"He's my advisor," I eventually said. "It's his job to check—"

          "He's your senior project advisor, not your therapist."

          "So? He's still my professor. His course is the only one I'm not borderline failing. This is the one thing in my life I haven't completely screwed up, so I need to keep things that way." She scoffed, like I knew she would, but I also knew I wouldn't win her over by explicitly asking for pity. Her pity came in the form of condescension, in her own terms. "You know these professors all know my parents. They're friends with them. I can't afford this getting back to them—"

          "Frankly, Penny, everyone in this place is friends with someone's parents. Half of Hollywood is friends with your parents. I'm sure your future was guaranteed the minute you first walked through these doors."

          I groaned, fingers digging into my hair to brush it away from my face. I caught a glimpse of myself in the mirror—unkempt, chaotic, losing control—and realized I was becoming everything I'd sworn I'd never be. I needed my rules, I needed to be in control of myself, and she was ruining everything.

          "You don't get it, do you? It's never been about what my parents can do; it's about what I can do without their input. I want to do this for me, without them watching my every move, and I can't do that if I start failing every single one of my classes." I set a hand on the edge of the sink next to me for support, a gesture she noticed, like she knew I was crumbling. A conversation that had initially been about Savannah had taken a dark turn I wasn't fond of. "You don't get it, and you don't even want to make an effort to understand. Everything is a competition to you, even in battles you know you can't lose. You just like the feeling of being better than everyone else." She clenched her jaw. "It was a competition between you and Savannah from the start, but then you two made up and had to find the next best target.
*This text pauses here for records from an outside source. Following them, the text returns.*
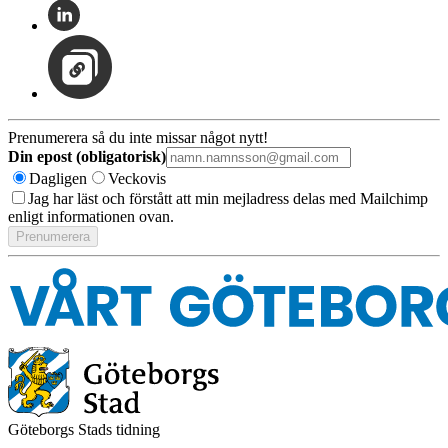
Prenumerera så du inte missar något nytt!
Din epost (obligatorisk)
Dagligen
Veckovis
Jag har läst och förstått att min mejladress delas med Mailchimp
enligt informationen ovan.
Göteborgs Stads tidning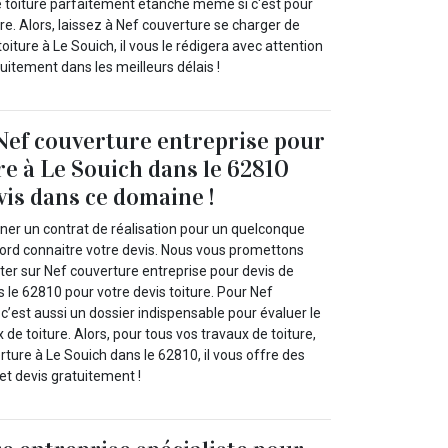
 toiture parfaitement étanche même si c'est pour
re. Alors, laissez à Nef couverture se charger de
oiture à Le Souich, il vous le rédigera avec attention
atuitement dans les meilleurs délais !
Nef couverture entreprise pour
re à Le Souich dans le 62810
vis dans ce domaine !
gner un contrat de réalisation pour un quelconque
bord connaitre votre devis. Nous vous promettons
r sur Nef couverture entreprise pour devis de
s le 62810 pour votre devis toiture. Pour Nef
 c’est aussi un dossier indispensable pour évaluer le
de toiture. Alors, pour tous vos travaux de toiture,
ture à Le Souich dans le 62810, il vous offre des
et devis gratuitement !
The whole frat party fiasco went down, and you still made it all about this stupid feud you had with her instead of acknowledging you had made a mistake, too. You don't know what it is about Steele, and I don't know what it is about me that makes you so angry. Was it because I stopped letting you walk all over me? Was it because I grew a backbone instead of closing my eyes and pretending not to understand whenever you made a not-so-hidden jab at me?"

         "Are you seriously listening to yourself right now? Do you realize just how delusional that sounds?"

          "That's exactly what I mean! Nothing I do is ever good enough for either of you. Nothing I feel is valid enough. Where does that leave me, huh? My two roommates constantly talk about me behind my back—"

          "No, we don't—"

          "—and keep trying to find hidden meanings in everything. Sometimes people are just upset. Sometimes people just don't want to talk. Sometimes people just want to have some privacy, but you won't even let me have that because you went and ran your mouth to Marco—"

          "I was trying to help—"

          "Well, then stop trying." I bent down to pick up my bag, mentally exhausted from arguing with a person who would never, ever admit to being wrong, and brushed away the hand she reached out towards me. "You can't treat me this way."

          "Penny—"

          "Oh, my God. Stop calling me that. Stop. I've asked you so many times."

          "It's just a nickname."

          "A nickname I've said time and time again makes me uncomfortable. It feels condescending. Of course you, out of all people, would fail to see that. What a great friend you are."